A copy of the petition has been sent to the department in Edmonton and a delegation of Blood band members will be travelling to Ottawa soon to present the petition to Minister McKnight.
"We are collecting our money together," said Blood Elder Duncan Bottle. "We are pulling in what we can so we can make the trip to see the minister."
Bottle added that band members on welfare and pensions are scraping together all their spare cash and some have even sold furniture and personal effects to put money toward the cause.
"We've already got $950 from these people, and they are all very poor," said Chief Moon.
Chief Moon added that if the department refuses to step in and the chief and council refuse to reverse the bylaw, there will be a massive boycott of the polls during the upcoming election scheduled for the end of November.
"We're not going to take this lying down," he said. "There are a lot of people unhappy with what the chief and council are doing."
However, a spokesman for the chief and council says it is unlikely that the bylaw will be repealed as chief and council "did not act illegally."
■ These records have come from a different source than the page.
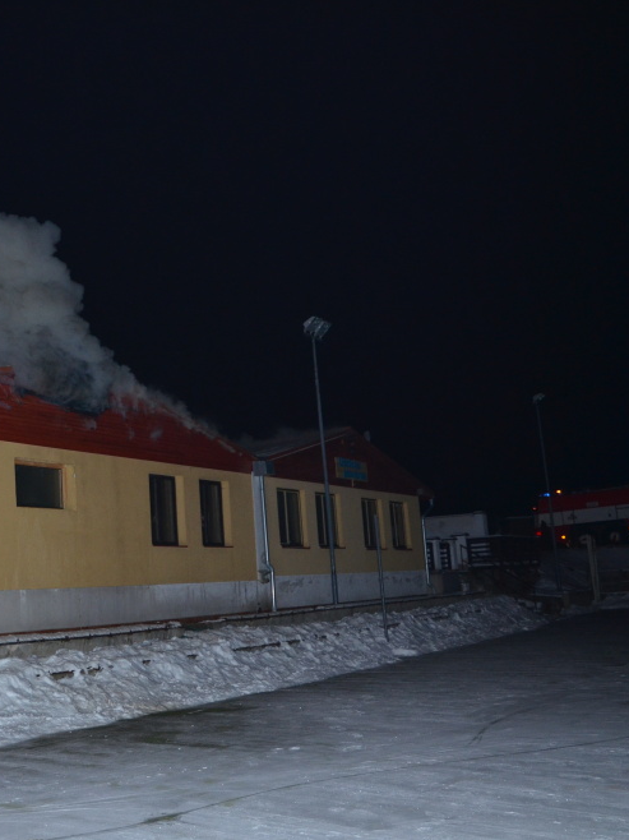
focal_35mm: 35
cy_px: 420
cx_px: 131
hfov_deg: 39.2
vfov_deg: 52.6
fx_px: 849
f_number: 4
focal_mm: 16
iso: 800
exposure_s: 1/60
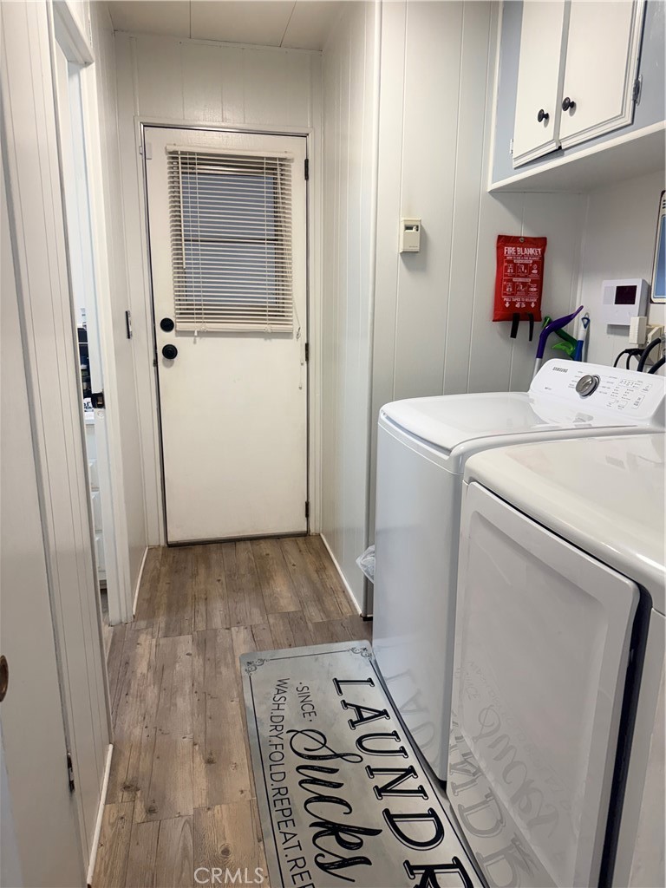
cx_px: 333
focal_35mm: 24
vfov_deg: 71.6
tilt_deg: -11.9
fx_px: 616
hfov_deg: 56.8
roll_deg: -0.8
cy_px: 444
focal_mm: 6.76
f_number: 1.78
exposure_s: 1/120
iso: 125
Band co-ordinator Kerby Manyfingers said the chief and council will not give a statement until after they have received the petition but they had acted in the best interests of the band.
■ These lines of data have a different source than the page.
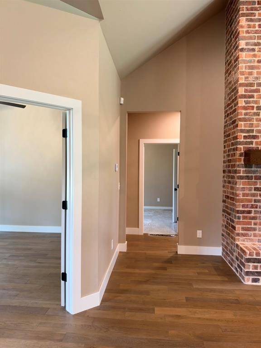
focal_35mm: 24
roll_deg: -0.4
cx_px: 130
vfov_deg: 71.6
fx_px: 241
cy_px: 174
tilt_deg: -0.6
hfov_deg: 56.8
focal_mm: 6.93
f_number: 1.48
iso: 200
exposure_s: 1/60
"The chief and council's job is to act in the best interests of the people and very often they have to make unpopular decisions,' said Manyfingers. "With regard to the election bylaw the chief and council never overstepped their authority, although ideally there could have been a referendum," he added.
Manyfingers pointed out that the two-year system was just not working efficiently and that it had been one of the major problems of the band.
"The two-year system was plainly inadequate for policy and administrative needs. There is no continuity between elected officials and each new council has to learn new duties and responsibility," said Manyfingers.
However, Chief Moon says he is not satisfied with this answer and added that he felt the chief and council were trying to act like "kings."
"Our petition is growing every day and I think we'll have at least 500 signatures
by the time we go to Ottawa. These people in the council are trying to act like kings, they want to stay in power forever while we stay their serfs," said Chief Moon.
"We're taking a suitcase of complaints" to Ottawa, said Chief Moon, including documented evidence of poor housing, malnutrition, discrimination and many cases of blatant nepotism and family favoritism.
Elder Duncan Bottle appealed to the officials saying that he and other Blood band members are afraid of self-government and most people want to remain Canadian citizens rather than be "under the control of people like the chief and council.
"There are a lot of people with nothing to eat. They don't have good homes and the chief and council do nothing," he said.
The controversy started just over two weeks ago when a news release fom chief and council announcing the new bylaw was published in the Kainai News, a by-monthly publication produced on the Blood Reserve.
Several band members complained they had only found out about the new bylaw through the government-funded newspaper.
A meeting was held in Fort MacLeod where concerned Blood band members expressed concern over the new bylaw and a resolution to circulate a petition was passed unanimously.
At the time of going to Press Chief Roy Fox was unavailable for comment.